Traceback (most recent call last):
  File "/home/mpiccard/Data/Desktop/HAN_NMT/full_source/", line 592, in <module>
  File "/home/mpiccard/Data/Desktop/HAN_NMT/full_source/", line 584, in main
    train_model(model, fields, optim, data_type, model_opt, opt.train_part, opt.batch_size)
  File "/home/mpiccard/Data/Desktop/HAN_NMT/full_source/", line 337, in train_model
    train_stats = trainer.REINFORCE_train(train_iter, epoch, report_func, train_part, data=dataset)
  File "/data/mpiccard/Desktop/HAN_NMT/full_source/onmt/", line 293, in REINFORCE_train
    report_stats, normalization, train_part,data=data,thisBatch=batch,REINFORCE=True)
  File "/data/mpiccard/Desktop/HAN_NMT/full_source/onmt/", line 437, in _gradient_accumulation
    REINFORCE=REINFORCE, data=data, batch=batch)
  File "/home/mpiccard/Data/Desktop/pyTorch_last/lib/python3.6/site-packages/torch/nn/modules/", line 477, in __call__
    result = self.forward(*input, **kwargs)
  File "/data/mpiccard/Desktop/HAN_NMT/full_source/onmt/", line 676, in forward
    ret = self.REINFORCE_step(batch,data,context_index,src,lengths,enc_final,memory_bank,part)
  File "/data/mpiccard/Desktop/HAN_NMT/full_source/onmt/", line 773, in REINFORCE_step
    dec_out, _,_ = self.doc_context[1](cache[0], dec_out, cache[1], context, batch_i=batch_i)
  File "/home/mpiccard/Data/Desktop/pyTorch_last/lib/python3.6/site-packages/torch/nn/modules/", line 477, in __call__
    result = self.forward(*input, **kwargs)
  File "/data/mpiccard/Desktop/HAN_NMT/full_source/onmt/modules/", line 186, in forward
    query_word_norm, mask=context_word_mask, all_attn=True)
  File "/home/mpiccard/Data/Desktop/pyTorch_last/lib/python3.6/site-packages/torch/nn/modules/", line 477, in __call__
    result = self.forward(*input, **kwargs)
  File "/data/mpiccard/Desktop/HAN_NMT/full_source/onmt/modules/", line 121, in forward
    key_up = shape(self.linear_keys(key))
  File "/home/mpiccard/Data/Desktop/pyTorch_last/lib/python3.6/site-packages/torch/nn/modules/", line 477, in __call__
    result = self.forward(*input, **kwargs)
  File "/home/mpiccard/Data/Desktop/pyTorch_last/lib/python3.6/site-packages/torch/nn/modules/", line 55, in forward
    return F.linear(input, self.weight, self.bias)
  File "/home/mpiccard/Data/Desktop/pyTorch_last/lib/python3.6/site-packages/torch/nn/", line 1026, in linear
    output = input.matmul(weight.t())
RuntimeError: CUDA error: out of memory

Process finished with exit code 1

However, if I don’t include the policy gradient output in the loss (so I don’t backpropagate over those tensors), I don’t have any memory error and everything works fine.
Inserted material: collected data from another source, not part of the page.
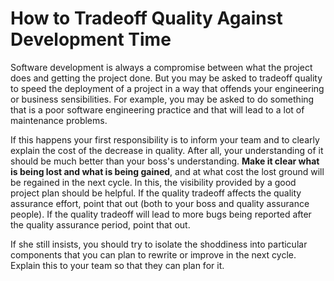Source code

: # How to Tradeoff Quality Against Development Time

Software development is always a compromise between what the project does and getting the project done. But you may be asked to tradeoff quality to speed the deployment of a project in a way that offends your engineering or business sensibilities. For example, you may be asked to do something that is a poor software engineering practice and that will lead to a lot of maintenance problems.

If this happens your first responsibility is to inform your team and to clearly explain the cost of the decrease in quality. After all, your understanding of it should be much better than your boss's understanding. **Make it clear what is being lost and what is being gained**, and at what cost the lost ground will be regained in the next cycle. In this, the visibility provided by a good project plan should be helpful. If the quality tradeoff affects the quality assurance effort, point that out (both to your boss and quality assurance people). If the quality tradeoff will lead to more bugs being reported after the quality assurance period, point that out.

If she still insists, you should try to isolate the shoddiness into particular components that you can plan to rewrite or improve in the next cycle. Explain this to your team so that they can plan for it.

<!-- If you are not able to do this, you should consider leaving the project. It is not a good idea to work on a project that you know is going to fail. If you are not able to leave the project, you should consider leaving the company. It is not a good idea to work for a company that is going to fail. -->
I have monitored the GPU memory consumption using different methods. When I use torch.cuda.memory_allocated(), I always obtain the same value, 1.7GB (the overall GPU memory is 16GB). But when I check the memory allocated with nvidia-smi, I see that the value, already from the beginning is much higher (~ 8GB) and that it keeps growing in each iteration until I run out of memory.

I have tried different ways of releasing memory:


del loss




But none of them have worked.

Hope someone can shed some light on this problem. Specially I don’t understand the discrepancy between torch.cuda.memory_allocated() and nvidia-smi. Why I am holding more memory every iteration and I am not able to free that space?

By the way, when I run things in the CPU I don’t face this problem. However, it may just be that I have more RAM memory there and I have not reached the critical point (as it goes very slowly).

After each iteration the smi doesn’t shows the freed memory. it is just used in next iteration. however, if the next iteration uses more memory than previous, it just adds up (if there is no leak).

With CPU version your RAM is memory which is usually larger than GPU. You have to see how much your model should consume the memory and how much it is actually consuming. If the difference between required and available GPU memory is very small, it will likely through an out of memory error in a few iterations.